**YOUR TASK**
Please copy out all the rows below, replacing "License Terms" with "Usage Terms" and keeping everything else the same. Leave out the pictures.

**SUPPLIED RECORDS**
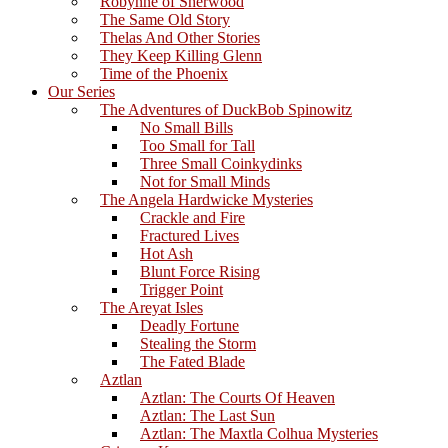
Robynne of Sherwood
The Same Old Story
Thelas And Other Stories
They Keep Killing Glenn
Time of the Phoenix
Our Series
The Adventures of DuckBob Spinowitz
No Small Bills
Too Small for Tall
Three Small Coinkydinks
Not for Small Minds
The Angela Hardwicke Mysteries
Crackle and Fire
Fractured Lives
Hot Ash
Blunt Force Rising
Trigger Point
The Areyat Isles
Deadly Fortune
Stealing the Storm
The Fated Blade
Aztlan
Aztlan: The Courts Of Heaven
Aztlan: The Last Sun
Aztlan: The Maxtla Colhua Mysteries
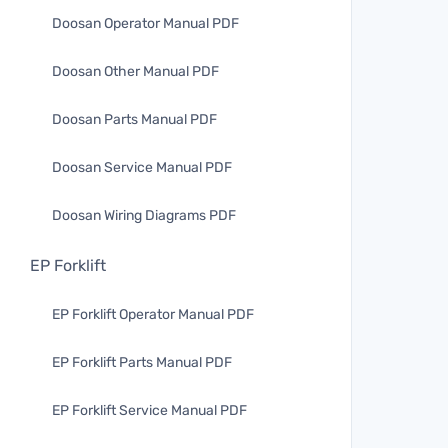
Doosan Operator Manual PDF
Doosan Other Manual PDF
Doosan Parts Manual PDF
Doosan Service Manual PDF
Doosan Wiring Diagrams PDF
EP Forklift
EP Forklift Operator Manual PDF
EP Forklift Parts Manual PDF
EP Forklift Service Manual PDF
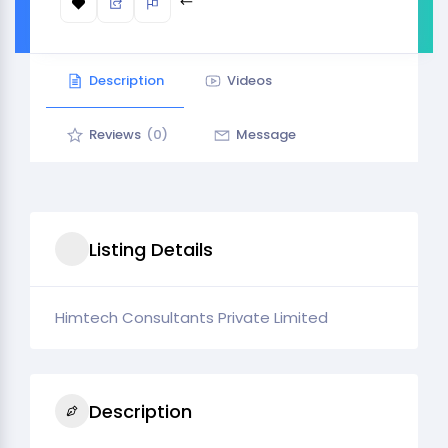
Description
Videos
Reviews
(0)
Message
Listing Details
Himtech Consultants Private Limited
Description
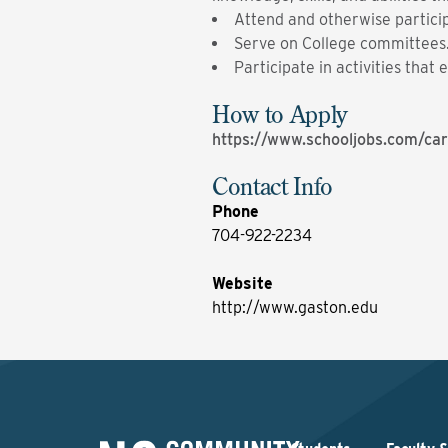
Attend and otherwise particip
Serve on College committees
Participate in activities tha
How to Apply
https://www.schooljobs.com/car
Contact Info
Phone
704-922-2234
Website
http://www.gaston.edu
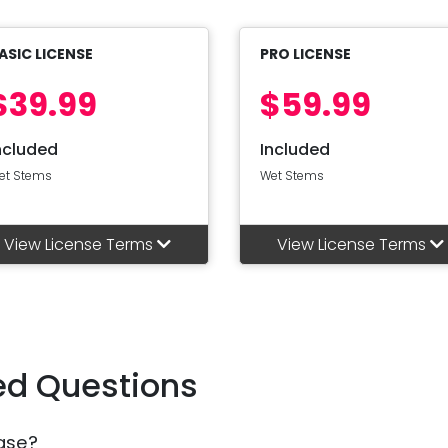
ASIC LICENSE
PRO LICENSE
$39.99
$59.99
ncluded
Included
et Stems
Wet Stems
View License Terms
View License Terms
ed Questions
ase?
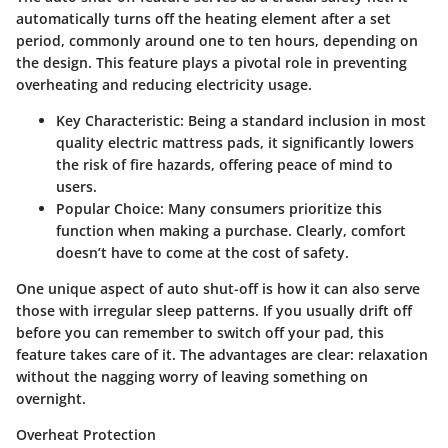
automatically turns off the heating element after a set
period, commonly around one to ten hours, depending on
the design. This feature plays a pivotal role in preventing
overheating and reducing electricity usage.
Key Characteristic:
Being a standard inclusion in most
quality electric mattress pads, it significantly lowers
the risk of fire hazards, offering peace of mind to
users.
Popular Choice:
Many consumers prioritize this
function when making a purchase. Clearly, comfort
doesn’t have to come at the cost of safety.
One unique aspect of auto shut-off is how it can also serve
those with irregular sleep patterns. If you usually drift off
before you can remember to switch off your pad, this
feature takes care of it. The advantages are clear: relaxation
without the nagging worry of leaving something on
overnight.
Overheat Protection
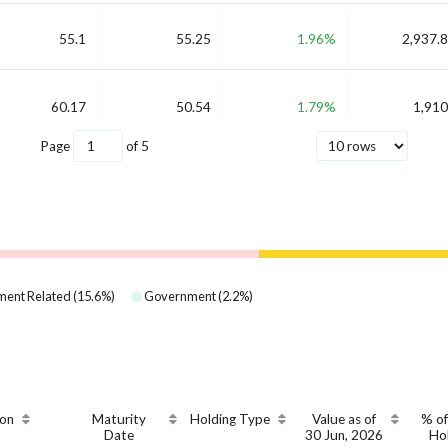
55.1
55.25
1.96%
2,937.8
60.17
50.54
1.79%
1,910
Page
of
5
ent Related
(
15.6
%)
Government
(
2.2
%)
on
Maturity
Holding Type
Value as of
% of
Date
30 Jun, 2026
Ho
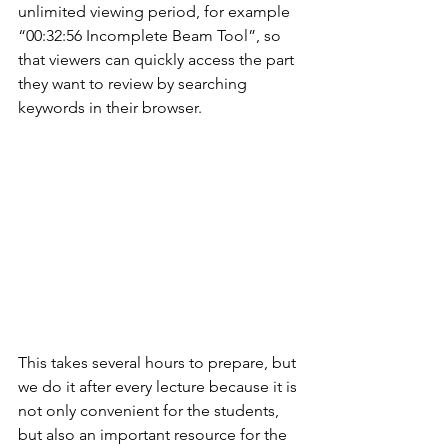
unlimited viewing period, for example 
“00:32:56 Incomplete Beam Tool”, so 
that viewers can quickly access the part 
they want to review by searching 
keywords in their browser.
This takes several hours to prepare, but 
we do it after every lecture because it is 
not only convenient for the students, 
but also an important resource for the 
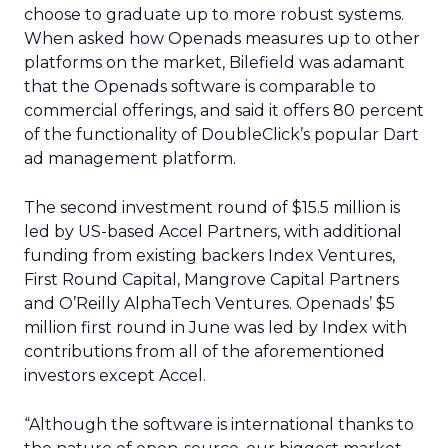
choose to graduate up to more robust systems.
When asked how Openads measures up to other
platforms on the market, Bilefield was adamant
that the Openads software is comparable to
commercial offerings, and said it offers 80 percent
of the functionality of DoubleClick’s popular Dart
ad management platform.
The second investment round of $15.5 million is
led by US-based Accel Partners, with additional
funding from existing backers Index Ventures,
First Round Capital, Mangrove Capital Partners
and O’Reilly AlphaTech Ventures. Openads’ $5
million first round in June was led by Index with
contributions from all of the aforementioned
investors except Accel.
“Although the software is international thanks to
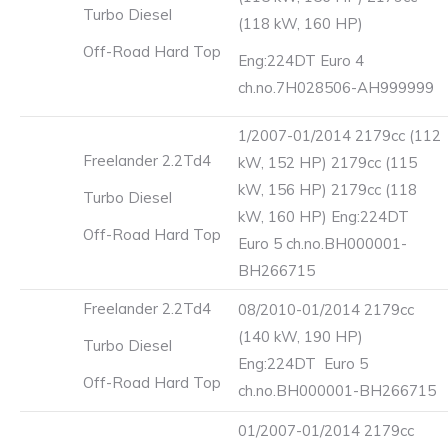
Turbo Diesel
(118 kW, 160 HP)
Off-Road Hard Top
Eng:224DT Euro 4
ch.no.7H028506-AH999999
1/2007-01/2014 2179cc (112
Freelander 2.2Td4
kW, 152 HP) 2179cc (115
kW, 156 HP) 2179cc (118
Turbo Diesel
kW, 160 HP) Eng:224DT
Off-Road Hard Top
Euro 5 ch.no.BH000001-
BH266715
Freelander 2.2Td4
08/2010-01/2014 2179cc
(140 kW, 190 HP)
Turbo Diesel
Eng:224DT Euro 5
Off-Road Hard Top
ch.no.BH000001-BH266715
01/2007-01/2014 2179cc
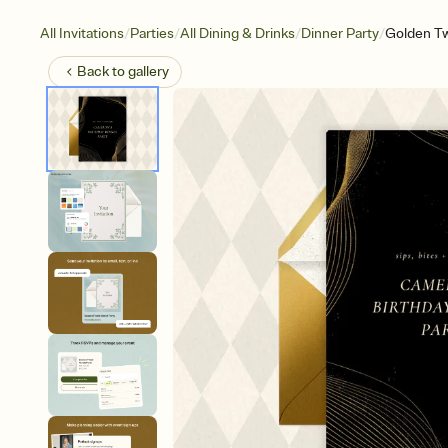
/
/
/
/
All Invitations
Parties
All Dining & Drinks
Dinner Party
Golden Tw
Back to
gallery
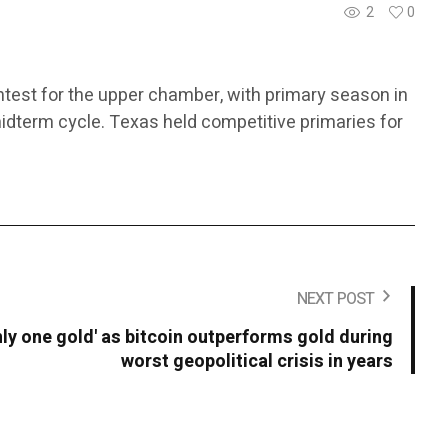
2
0
ntest for the upper chamber, with primary season in
midterm cycle. Texas held competitive primaries for
NEXT POST
only one gold' as bitcoin outperforms gold during
worst geopolitical crisis in years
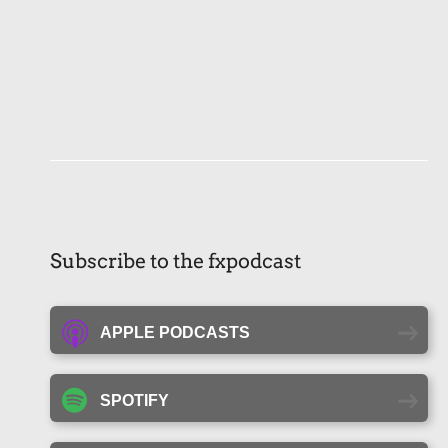
Subscribe to the fxpodcast
APPLE PODCASTS
SPOTIFY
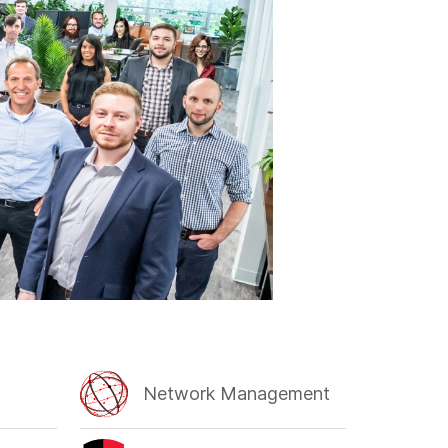
Network Management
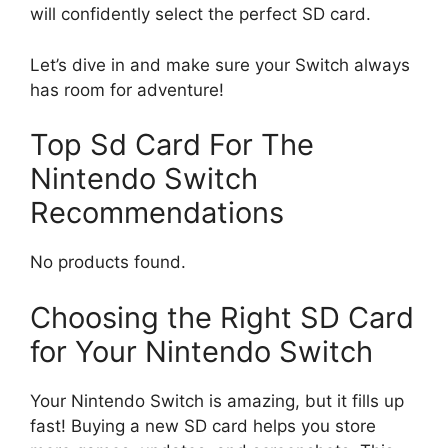
will confidently select the perfect SD card.
Let’s dive in and make sure your Switch always
has room for adventure!
Top Sd Card For The
Nintendo Switch
Recommendations
No products found.
Choosing the Right SD Card
for Your Nintendo Switch
Your Nintendo Switch is amazing, but it fills up
fast! Buying a new SD card helps you store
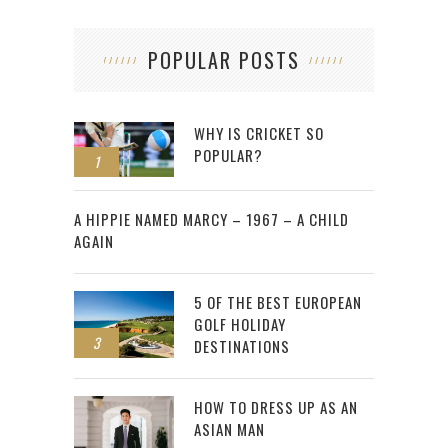
POPULAR POSTS
WHY IS CRICKET SO
POPULAR?
1
2
A HIPPIE NAMED MARCY – 1967 – A CHILD
AGAIN
5 OF THE BEST EUROPEAN
GOLF HOLIDAY
3
DESTINATIONS
HOW TO DRESS UP AS AN
ASIAN MAN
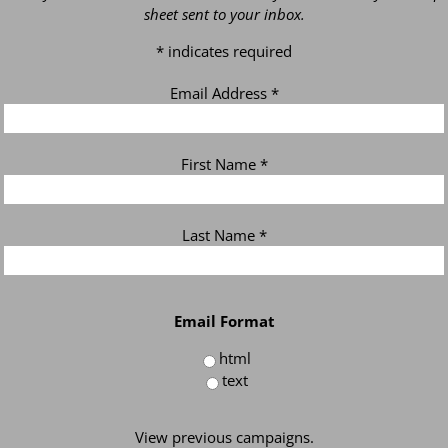
sheet sent to your inbox.
*
indicates required
Email Address
*
First Name
*
Last Name
*
Email Format
html
text
View previous campaigns.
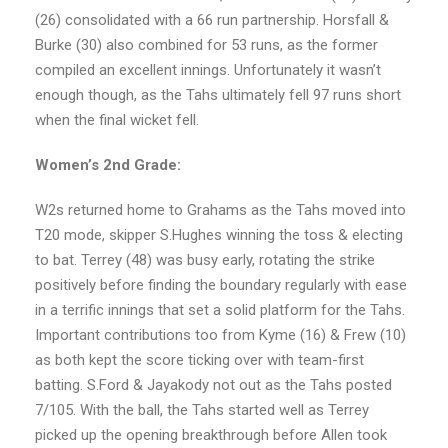
(26) consolidated with a 66 run partnership. Horsfall &
Burke (30) also combined for 53 runs, as the former
compiled an excellent innings. Unfortunately it wasn’t
enough though, as the Tahs ultimately fell 97 runs short
when the final wicket fell.
Women’s 2nd Grade:
W2s returned home to Grahams as the Tahs moved into
T20 mode, skipper S.Hughes winning the toss & electing
to bat. Terrey (48) was busy early, rotating the strike
positively before finding the boundary regularly with ease
in a terrific innings that set a solid platform for the Tahs.
Important contributions too from Kyme (16) & Frew (10)
as both kept the score ticking over with team-first
batting. S.Ford & Jayakody not out as the Tahs posted
7/105. With the ball, the Tahs started well as Terrey
picked up the opening breakthrough before Allen took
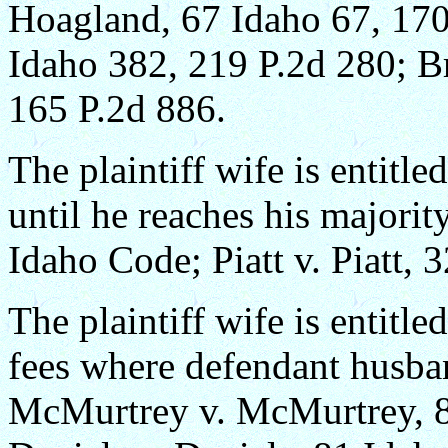
Hoagland, 67 Idaho 67, 170 
Idaho 382, 219 P.2d 280; B
165 P.2d 886.
The plaintiff wife is entitle
until he reaches his majori
Idaho Code; Piatt v. Piatt, 
The plaintiff wife is entitle
fees where defendant husban
McMurtrey v. McMurtrey, 8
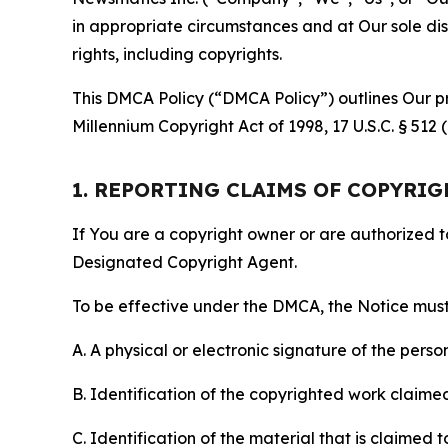
in appropriate circumstances and at Our sole disc
rights, including copyrights.
This DMCA Policy (“DMCA Policy”) outlines Our pr
Millennium Copyright Act of 1998, 17 U.S.C. § 512
1. REPORTING CLAIMS OF COPYRI
If You are a copyright owner or are authorized 
Designated Copyright Agent.
To be effective under the DMCA, the Notice must 
A. A physical or electronic signature of the pers
B. Identification of the copyrighted work claimed 
C. Identification of the material that is claimed t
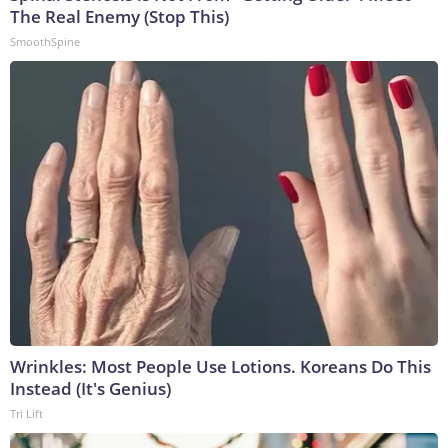
The Real Enemy (Stop This)
SmoothSpine
Wrinkles: Most People Use Lotions. Koreans Do This
Instead (It's Genius)
Tri Lift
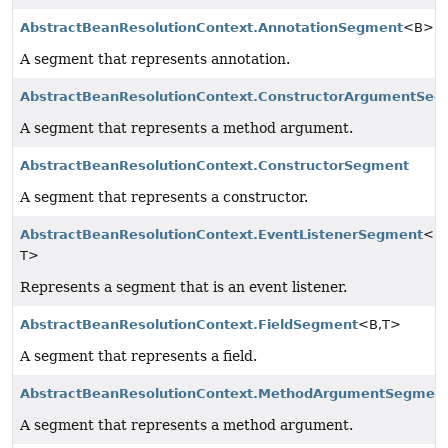
AbstractBeanResolutionContext.AnnotationSegment
<B>
A segment that represents annotation.
AbstractBeanResolutionContext.ConstructorArgumentSe
A segment that represents a method argument.
AbstractBeanResolutionContext.ConstructorSegment
A segment that represents a constructor.
AbstractBeanResolutionContext.EventListenerSegment
<B,
T>
Represents a segment that is an event listener.
AbstractBeanResolutionContext.FieldSegment
<B,
T>
A segment that represents a field.
AbstractBeanResolutionContext.MethodArgumentSegmen
A segment that represents a method argument.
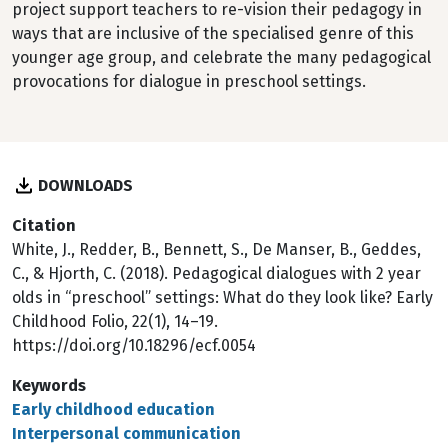
project support teachers to re-vision their pedagogy in
ways that are inclusive of the specialised genre of this
younger age group, and celebrate the many pedagogical
provocations for dialogue in preschool settings.
DOWNLOADS
Citation
White, J., Redder, B., Bennett, S., De Manser, B., Geddes,
C., & Hjorth, C. (2018). Pedagogical dialogues with 2 year
olds in “preschool” settings: What do they look like? Early
Childhood Folio, 22(1), 14–19.
https://doi.org/10.18296/ecf.0054
Keywords
Early childhood education
Interpersonal communication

**EXERCISE ANSWER**
Robynne of Sherwood
The Same Old Story
Thelas And Other Stories
They Keep Killing Glenn
Time of the Phoenix
Our Series
The Adventures of DuckBob Spinowitz
No Small Bills
Too Small for Tall
Three Small Coinkydinks
Not for Small Minds
The Angela Hardwicke Mysteries
Crackle and Fire
Fractured Lives
Hot Ash
Blunt Force Rising
Trigger Point
The Areyat Isles
Deadly Fortune
Stealing the Storm
The Fated Blade
Aztlan
Aztlan: The Courts Of Heaven
Aztlan: The Last Sun
Aztlan: The Maxtla Colhua Mysteries
Doosan Operator Manual PDF
Doosan Other Manual PDF
Doosan Parts Manual PDF
Doosan Service Manual PDF
Doosan Wiring Diagrams PDF
EP Forklift
EP Forklift Operator Manual PDF
EP Forklift Parts Manual PDF
EP Forklift Service Manual PDF
Description
Videos
Reviews
(0)
Message
Listing Details
Himtech Consultants Private Limited
Description
Attend and otherwise particip
Serve on College committees
Participate in activities tha
How to Apply
https://www.schooljobs.com/car
Contact Info
Phone
704-922-2234
Website
http://www.gaston.edu
ASIC LICENSE
PRO LICENSE
$39.99
$59.99
ncluded
Included
et Stems
Wet Stems
View Usage Terms
View Usage Terms
ed Questions
ase?
automatically turns off the heating element after a set
period, commonly around one to ten hours, depending on
the design. This feature plays a pivotal role in preventing
overheating and reducing electricity usage.
Key Characteristic:
Being a standard inclusion in most
quality electric mattress pads, it significantly lowers
the risk of fire hazards, offering peace of mind to
users.
Popular Choice:
Many consumers prioritize this
function when making a purchase. Clearly, comfort
doesn’t have to come at the cost of safety.
One unique aspect of auto shut-off is how it can also serve
those with irregular sleep patterns. If you usually drift off
before you can remember to switch off your pad, this
feature takes care of it. The advantages are clear: relaxation
without the nagging worry of leaving something on
overnight.
Overheat Protection
55.1
55.25
1.96%
2,937.8
60.17
50.54
1.79%
1,910
Page
of
5
ent Related
(
15.6
%)
Government
(
2.2
%)
on
Maturity
Holding Type
Value as of
% of
Date
30 Jun, 2026
Ho
unlimited viewing period, for example 
“00:32:56 Incomplete Beam Tool”, so 
that viewers can quickly access the part 
they want to review by searching 
keywords in their browser.
This takes several hours to prepare, but 
we do it after every lecture because it is 
not only convenient for the students, 
but also an important resource for the 
choose to graduate up to more robust systems.
When asked how Openads measures up to other
platforms on the market, Bilefield was adamant
that the Openads software is comparable to
commercial offerings, and said it offers 80 percent
of the functionality of DoubleClick’s popular Dart
ad management platform.
The second investment round of $15.5 million is
led by US-based Accel Partners, with additional
funding from existing backers Index Ventures,
First Round Capital, Mangrove Capital Partners
and O’Reilly AlphaTech Ventures. Openads’ $5
million first round in June was led by Index with
contributions from all of the aforementioned
investors except Accel.
“Although the software is international thanks to
Turbo Diesel
(118 kW, 160 HP)
Off-Road Hard Top
Eng:224DT Euro 4
ch.no.7H028506-AH999999
1/2007-01/2014 2179cc (112
Freelander 2.2Td4
kW, 152 HP) 2179cc (115
kW, 156 HP) 2179cc (118
Turbo Diesel
kW, 160 HP) Eng:224DT
Off-Road Hard Top
Euro 5 ch.no.BH000001-
BH266715
Freelander 2.2Td4
08/2010-01/2014 2179cc
(140 kW, 190 HP)
Turbo Diesel
Eng:224DT Euro 5
Off-Road Hard Top
ch.no.BH000001-BH266715
01/2007-01/2014 2179cc
/
/
/
/
All Invitations
Parties
All Dining & Drinks
Dinner Party
Golden Tw
Back to
gallery
2
0
ntest for the upper chamber, with primary season in
midterm cycle. Texas held competitive primaries for
NEXT POST
only one gold' as bitcoin outperforms gold during
worst geopolitical crisis in years
Subscribe to the fxpodcast
APPLE PODCASTS
SPOTIFY
Network Management
will confidently select the perfect SD card.
Let’s dive in and make sure your Switch always
has room for adventure!
Top Sd Card For The
Nintendo Switch
Recommendations
No products found.
Choosing the Right SD Card
for Your Nintendo Switch
Your Nintendo Switch is amazing, but it fills up
fast! Buying a new SD card helps you store
POPULAR POSTS
WHY IS CRICKET SO
POPULAR?
1
2
A HIPPIE NAMED MARCY – 1967 – A CHILD
AGAIN
5 OF THE BEST EUROPEAN
GOLF HOLIDAY
3
DESTINATIONS
HOW TO DRESS UP AS AN
ASIAN MAN
sheet sent to your inbox.
*
indicates required
Email Address
*
First Name
*
Last Name
*
Email Format
html
text
View previous campaigns.
(26) consolidated with a 66 run partnership. Horsfall &
Burke (30) also combined for 53 runs, as the former
compiled an excellent innings. Unfortunately it wasn’t
enough though, as the Tahs ultimately fell 97 runs short
when the final wicket fell.
Women’s 2nd Grade:
W2s returned home to Grahams as the Tahs moved into
T20 mode, skipper S.Hughes winning the toss & electing
to bat. Terrey (48) was busy early, rotating the strike
positively before finding the boundary regularly with ease
in a terrific innings that set a solid platform for the Tahs.
Important contributions too from Kyme (16) & Frew (10)
as both kept the score ticking over with team-first
batting. S.Ford & Jayakody not out as the Tahs posted
7/105. With the ball, the Tahs started well as Terrey
picked up the opening breakthrough before Allen took
Hoagland, 67 Idaho 67, 170 
Idaho 382, 219 P.2d 280; B
165 P.2d 886.
The plaintiff wife is entitle
until he reaches his majori
Idaho Code; Piatt v. Piatt, 
The plaintiff wife is entitle
fees where defendant husban
McMurtrey v. McMurtrey, 8
in appropriate circumstances and at Our sole disc
rights, including copyrights.
This DMCA Policy (“DMCA Policy”) outlines Our pr
Millennium Copyright Act of 1998, 17 U.S.C. § 512
1. REPORTING CLAIMS OF COPYRI
If You are a copyright owner or are authorized 
Designated Copyright Agent.
To be effective under the DMCA, the Notice must 
A. A physical or electronic signature of the pers
B. Identification of the copyrighted work claimed 
C. Identification of the material that is claimed t
The Real Enemy (Stop This)
SmoothSpine
Wrinkles: Most People Use Lotions. Koreans Do This
Instead (It's Genius)
Tri Lift
AbstractBeanResolutionContext.AnnotationSegment
<B>
A segment that represents annotation.
AbstractBeanResolutionContext.ConstructorArgumentSe
A segment that represents a method argument.
AbstractBeanResolutionContext.ConstructorSegment
A segment that represents a constructor.
AbstractBeanResolutionContext.EventListenerSegment
<B,
T>
Represents a segment that is an event listener.
AbstractBeanResolutionContext.FieldSegment
<B,
T>
A segment that represents a field.
AbstractBeanResolutionContext.MethodArgumentSegmen
A segment that represents a method argument.
project support teachers to re-vision their pedagogy in
ways that are inclusive of the specialised genre of this
younger age group, and celebrate the many pedagogical
provocations for dialogue in preschool settings.
DOWNLOADS
Citation
White, J., Redder, B., Bennett, S., De Manser, B., Geddes,
C., & Hjorth, C. (2018). Pedagogical dialogues with 2 year
olds in “preschool” settings: What do they look like? Early
Childhood Folio, 22(1), 14–19.
https://doi.org/10.18296/ecf.0054
Keywords
Early childhood education
Interpersonal communication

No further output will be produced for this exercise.